DEN HAAG – De wachttijden voor rijexamens zijn te lang, vinden alle Kamerleden die donderdag meedoen aan een debat over het Centraal Bureau Rijvaardigheidsbewijzen (CBR). Over de manier om die wachttijden korter te maken, lopen de meningen uiteen.
Hidde Heutink (PVV) stelde voor om tussentijdse toetsen niet door examinatoren van het CBR, maar door rijinstructeurs te laten afnemen. “Best interessant”, oordeelde Olger van Dijk (NSC), die aandacht vestigde op de bijna 1200 rijscholen met een slagingspercentage van onder de 30. “Welke mogelijkheden ziet de minister om maatregelen te nemen tegen deze ondermaats presterende rijscholen?” Ook Hester Veltman (VVD) wilde meer doen om “het kaf van het koren te scheiden”, bijvoorbeeld voorrang bij rijexamens.
Ismail el Abassi (DENK) vond juist dat die rijscholen onterechte kritiek krijgen, omdat sommige rijscholen rijkere leerlingen hebben die het zich kunnen veroorloven meer lessen te nemen.

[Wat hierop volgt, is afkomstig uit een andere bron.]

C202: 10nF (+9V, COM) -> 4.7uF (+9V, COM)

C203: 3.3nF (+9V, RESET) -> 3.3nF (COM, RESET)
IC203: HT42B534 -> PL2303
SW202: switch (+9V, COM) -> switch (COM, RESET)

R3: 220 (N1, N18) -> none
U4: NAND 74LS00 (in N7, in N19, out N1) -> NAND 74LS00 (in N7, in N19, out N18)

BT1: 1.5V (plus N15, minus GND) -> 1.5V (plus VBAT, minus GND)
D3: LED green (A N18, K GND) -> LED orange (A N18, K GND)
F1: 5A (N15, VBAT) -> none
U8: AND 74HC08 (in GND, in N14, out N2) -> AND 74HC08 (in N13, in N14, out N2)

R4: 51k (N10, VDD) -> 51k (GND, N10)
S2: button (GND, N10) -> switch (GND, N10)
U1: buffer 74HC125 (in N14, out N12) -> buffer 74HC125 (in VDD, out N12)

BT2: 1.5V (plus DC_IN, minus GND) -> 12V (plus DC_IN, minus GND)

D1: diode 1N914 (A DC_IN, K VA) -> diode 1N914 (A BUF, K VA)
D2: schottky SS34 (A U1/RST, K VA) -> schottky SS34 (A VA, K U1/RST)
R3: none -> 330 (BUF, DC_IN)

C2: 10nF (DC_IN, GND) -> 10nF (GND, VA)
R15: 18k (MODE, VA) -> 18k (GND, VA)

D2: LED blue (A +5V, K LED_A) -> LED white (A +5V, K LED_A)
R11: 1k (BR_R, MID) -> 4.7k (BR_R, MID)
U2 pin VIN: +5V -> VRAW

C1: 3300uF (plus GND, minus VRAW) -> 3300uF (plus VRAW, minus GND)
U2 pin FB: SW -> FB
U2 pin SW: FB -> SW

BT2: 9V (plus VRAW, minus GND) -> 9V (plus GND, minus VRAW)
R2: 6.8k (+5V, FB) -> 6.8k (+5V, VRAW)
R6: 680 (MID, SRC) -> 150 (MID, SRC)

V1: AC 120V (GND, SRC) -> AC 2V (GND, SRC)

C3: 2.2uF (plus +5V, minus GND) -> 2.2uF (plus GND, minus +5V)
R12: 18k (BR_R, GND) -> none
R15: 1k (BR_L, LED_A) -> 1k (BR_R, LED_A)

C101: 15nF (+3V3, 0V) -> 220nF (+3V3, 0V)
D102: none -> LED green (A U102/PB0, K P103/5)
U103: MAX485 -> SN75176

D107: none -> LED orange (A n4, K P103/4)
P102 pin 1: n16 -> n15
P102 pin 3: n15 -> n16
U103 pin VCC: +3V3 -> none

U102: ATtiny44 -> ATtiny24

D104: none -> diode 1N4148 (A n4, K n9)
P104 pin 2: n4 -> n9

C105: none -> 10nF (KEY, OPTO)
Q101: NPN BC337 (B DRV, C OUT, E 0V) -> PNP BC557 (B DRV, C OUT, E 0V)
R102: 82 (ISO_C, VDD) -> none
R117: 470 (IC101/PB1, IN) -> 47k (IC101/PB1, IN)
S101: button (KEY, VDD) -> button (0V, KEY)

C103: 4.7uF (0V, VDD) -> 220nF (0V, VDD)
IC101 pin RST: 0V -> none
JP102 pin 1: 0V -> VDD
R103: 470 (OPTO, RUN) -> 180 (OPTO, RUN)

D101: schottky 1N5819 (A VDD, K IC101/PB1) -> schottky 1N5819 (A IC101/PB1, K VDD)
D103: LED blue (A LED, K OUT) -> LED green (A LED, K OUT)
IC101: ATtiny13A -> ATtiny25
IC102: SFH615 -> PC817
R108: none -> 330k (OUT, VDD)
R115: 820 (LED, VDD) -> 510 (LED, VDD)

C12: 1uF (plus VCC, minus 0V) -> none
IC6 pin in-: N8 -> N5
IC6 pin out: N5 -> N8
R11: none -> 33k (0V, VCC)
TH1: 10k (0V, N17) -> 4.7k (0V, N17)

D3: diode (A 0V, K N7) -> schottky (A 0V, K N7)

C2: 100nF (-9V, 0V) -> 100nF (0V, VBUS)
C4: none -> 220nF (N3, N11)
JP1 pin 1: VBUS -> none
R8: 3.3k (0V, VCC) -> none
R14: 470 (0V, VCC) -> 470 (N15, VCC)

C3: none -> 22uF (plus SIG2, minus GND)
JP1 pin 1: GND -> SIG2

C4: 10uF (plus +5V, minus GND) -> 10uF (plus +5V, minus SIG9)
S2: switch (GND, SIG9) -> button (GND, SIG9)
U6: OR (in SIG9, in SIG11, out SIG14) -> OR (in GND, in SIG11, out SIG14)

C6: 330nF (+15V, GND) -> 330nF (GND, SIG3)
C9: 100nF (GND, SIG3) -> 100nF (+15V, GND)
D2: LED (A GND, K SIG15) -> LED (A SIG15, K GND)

Hij waarschuwde juist voor maatregelen tegen de slechtst presterende rijscholen: “Bedenk wat dit doet met de kwetsbaren.”
Kwaliteit verhogen
Minister Barry Madlener (Infrastructuur en Waterstaat) beloofde dat hij aan voorstellen gaat werken om de kwaliteit van rijinstructeurs “op een minimumniveau te krijgen dat iets hoger ligt dan de vrije markt”. Bij een hoger slagingspercentage zou het aantal herkansingen afnemen, en daarmee ook de gemiddelde wachttijd. Voor de zomer moet het plan af zijn.
Onder meer Habtamu de Hoop (GroenLinks-PvdA) drong erop aan dat mensen niet binnen vijf jaar nadat ze hun rijbewijs hebben gekregen les mogen gaan geven. Madlener leek weinig enthousiast om dat idee in zijn voorstellen op te nemen. “Je weet niet hoeveel iemand in vijf jaar gereden heeft.”